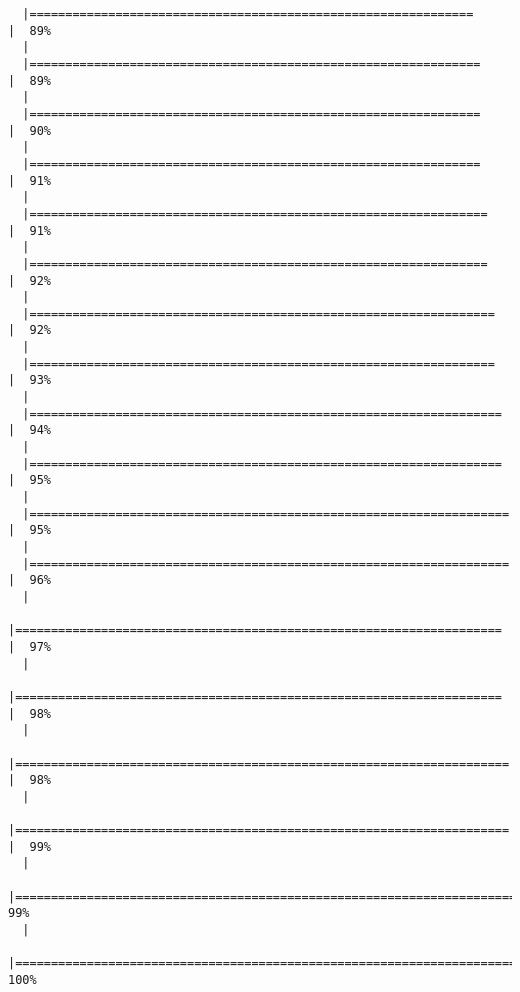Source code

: \documentclass[
  letterpaper,
]{book}
\begin{document}
\begin{verbatim}
  |==============================================================        |  89%
  |                                                                            
  |===============================================================       |  89%
  |                                                                            
  |===============================================================       |  90%
  |                                                                            
  |===============================================================       |  91%
  |                                                                            
  |================================================================      |  91%
  |                                                                            
  |================================================================      |  92%
  |                                                                            
  |=================================================================     |  92%
  |                                                                            
  |=================================================================     |  93%
  |                                                                            
  |==================================================================    |  94%
  |                                                                            
  |==================================================================    |  95%
  |                                                                            
  |===================================================================   |  95%
  |                                                                            
  |===================================================================   |  96%
  |                                                                            
  |====================================================================  |  97%
  |                                                                            
  |====================================================================  |  98%
  |                                                                            
  |===================================================================== |  98%
  |                                                                            
  |===================================================================== |  99%
  |                                                                            
  |======================================================================|  99%
  |                                                                            
  |======================================================================| 100%
\end{verbatim}
\end{document}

-=-=-

### Task requirements
Please print all of the records above exactly, omitting each picture.

### Finished task
Source code

: \documentclass[
  letterpaper,
]{book}
\begin{document}
\begin{verbatim}
  |==============================================================        |  89%
  |                                                                            
  |===============================================================       |  89%
  |                                                                            
  |===============================================================       |  90%
  |                                                                            
  |===============================================================       |  91%
  |                                                                            
  |================================================================      |  91%
  |                                                                            
  |================================================================      |  92%
  |                                                                            
  |=================================================================     |  92%
  |                                                                            
  |=================================================================     |  93%
  |                                                                            
  |==================================================================    |  94%
  |                                                                            
  |==================================================================    |  95%
  |                                                                            
  |===================================================================   |  95%
  |                                                                            
  |===================================================================   |  96%
  |                                                                            
  |====================================================================  |  97%
  |                                                                            
  |====================================================================  |  98%
  |                                                                            
  |===================================================================== |  98%
  |                                                                            
  |===================================================================== |  99%
  |                                                                            
  |======================================================================|  99%
  |                                                                            
  |======================================================================| 100%
\end{verbatim}
\end{document}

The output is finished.